Akses.co.id — Liverpool berambisi memutus tren negatif saat menjamu Crystal Palace dalam lanjutan Premier League di Stadion Anfield, Sabtu (25/4/2026) pukul 21.00 WIB. Kemenangan menjadi harga mati demi mengamankan tiket Liga Champions musim depan.
Musim ini, pasukan Arne Slot menunjukkan catatan minor kala bersua tim asal London tersebut. Tiga kekalahan diderita Liverpool dalam tiga ajang berbeda: Community Shield (kalah adu penalti 2-3 setelah imbang 2-2), Premier League (1-2), dan Piala Liga (0-3).
Saat ini, Liverpool tertahan di posisi klasemen dengan 55 poin dari 33 pertandingan. Tiga poin penuh sangat krusial untuk menjauh dari kejaran tim-tim di bawahnya dan mengunci satu tempat di kompetisi antarklub Eropa kasta tertinggi.
Kondisi Kedua Tim
Performa Liverpool dalam beberapa pekan terakhir belum stabil. Kendati demikian, Virgil van Dijk dan kawan-kawan akan menghadapi Crystal Palace yang juga tidak bisa diremehkan. The Eagles hanya menelan satu kekalahan dalam delapan pertandingan terakhir di seluruh kompetisi.
Menariknya, Palace memiliki rekor apik saat bertandang ke Anfield. Mereka tercatat tidak pernah kalah dalam empat kunjungan terakhir ke markas Liverpool di semua ajang.
Namun, Liverpool memiliki catatan sejarah yang lebih baik di Premier League melawan Palace. Dari 33 duel terakhir, The Reds mampu merengkuh 20 kemenangan, berbanding tujuh kekalahan.
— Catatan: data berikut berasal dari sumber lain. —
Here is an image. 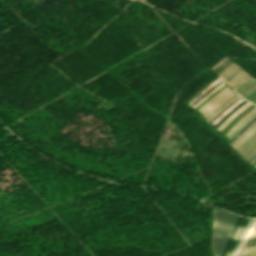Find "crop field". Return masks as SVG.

Fokus Crystal Palace yang Bergeser?
Keberuntungan bisa saja berpihak pada Liverpool. Crystal Palace dikabarkan tengah memfokuskan perhatian pada laga semifinal Conference League melawan Shakhtar Donetsk yang akan digelar pada pertengahan pekan mendatang. Hal ini berpotensi membuat konsentrasi mereka terpecah.
Liverpool sendiri belum pernah mengalami empat kekalahan dari tim yang sama dalam satu musim kompetisi. Misi balas dendam atas Palace kali ini akan menjadi ujian bagi konsistensi mereka.
Magis Mohamed Salah Diharapkan Bersinar
Mohamed Salah diprediksi akan menjadi pembeda dalam pertandingan ini. Penyerang asal Mesir tersebut menunjukkan ketajamannya dengan mencetak gol dalam tiga penampilan terakhirnya di Premier League.
Statistik Salah melawan Crystal Palace sangat impresif. Ia telah mengemas 14 gol dari 14 laga Premier League terakhir melawan The Eagles, dengan rincian sembilan gol dan lima assist.
Dengan absennya Hugo Ekitike akibat cedera dan Alexander Isak yang masih berjuang mengembalikan kebugaran penuh pascaabsen panjang, peran Salah sebagai mesin gol utama Liverpool semakin krusial.
Ancaman dari Mateta
Sementara itu, ancaman utama dari kubu Crystal Palace diprediksi datang dari striker Jean-Philippe Mateta. Penyerang asal Prancis ini tengah dalam performa menanjak, mencetak tiga gol dalam empat pertandingan terakhirnya.
Secara keseluruhan, Mateta telah membukukan 10 gol dari 23 kali tampil sebagai starter di Premier League musim ini.